An important consequence of these trends is the weakening of
the perceived international political power of the Palestinians to influence
the outcome of their dispute with the Jewish state over the disposition of the
Holy Land. Moreover, a terrorist organization like Hamas is losing a major
component of its strength, i.e., its image as the underdog fighting oppression
by Israel. It is not only losing its appearance
of victimhood in Western eyes, but also its brotherly appeal to other Arab
states. Commercial priorities are shoving sympathy and ethnic solidarity aside.

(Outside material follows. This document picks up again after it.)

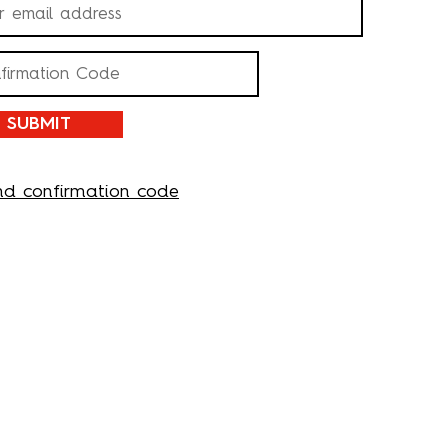
SUBMIT
nd confirmation code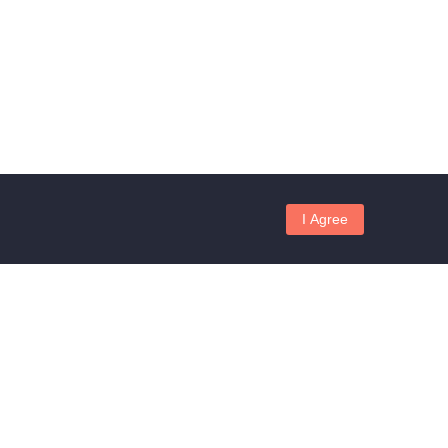
I Agree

This recasts Israel’s military campaign against Hamas as a police
action rather than a war. Hezbollah’s choice
not to join Hamas’s attack on Jewish residents of Israel is not so much a
smart move as a display of their greater discipline. The Palestinians in Gaza,
and throughout their incipient state, should collaborate with Israel to rid
their lands of the scourge of Hamas terrorism. The only point of Hamas’s savage
10/7 attack was to prevent a reasonable resolution of the dilemma of competing
claims on the Holy Land. Continued Hamas activity will only endanger the
peaceful lives of Israelis and Palestinians alike.
04 October 2023
Is The U.S. a Zero-Sum Society?
Anne Case and Angus Deaton find it hard to imagine that an educated elite can prosper indefinitely without a better future for everyone else,” in their guest essay in the 3 October 2023 NYTimes, "Without a College Degree, Life in America Is Staggeringly Shorter." Are U.S. college students taught that their good fortune at graduating into the “elite” only comes at the expense of the rest of Americans? Do they learn that later?

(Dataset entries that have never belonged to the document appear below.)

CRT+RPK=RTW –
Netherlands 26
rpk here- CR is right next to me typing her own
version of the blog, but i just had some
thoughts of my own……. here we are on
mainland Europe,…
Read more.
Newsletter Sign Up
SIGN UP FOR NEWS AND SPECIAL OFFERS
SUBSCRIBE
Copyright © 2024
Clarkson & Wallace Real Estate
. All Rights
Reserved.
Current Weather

Case and Deaton point out that the same is less true in other economically advanced countries. Many of those countries have more equitable healthcare systems and cover other social costs through government programs rather than through private sector enterprise. The latter is one of the supposed benefits of guaranteeing personal freedom. It also results, though, in divergent living conditions (and longevities) between social classes.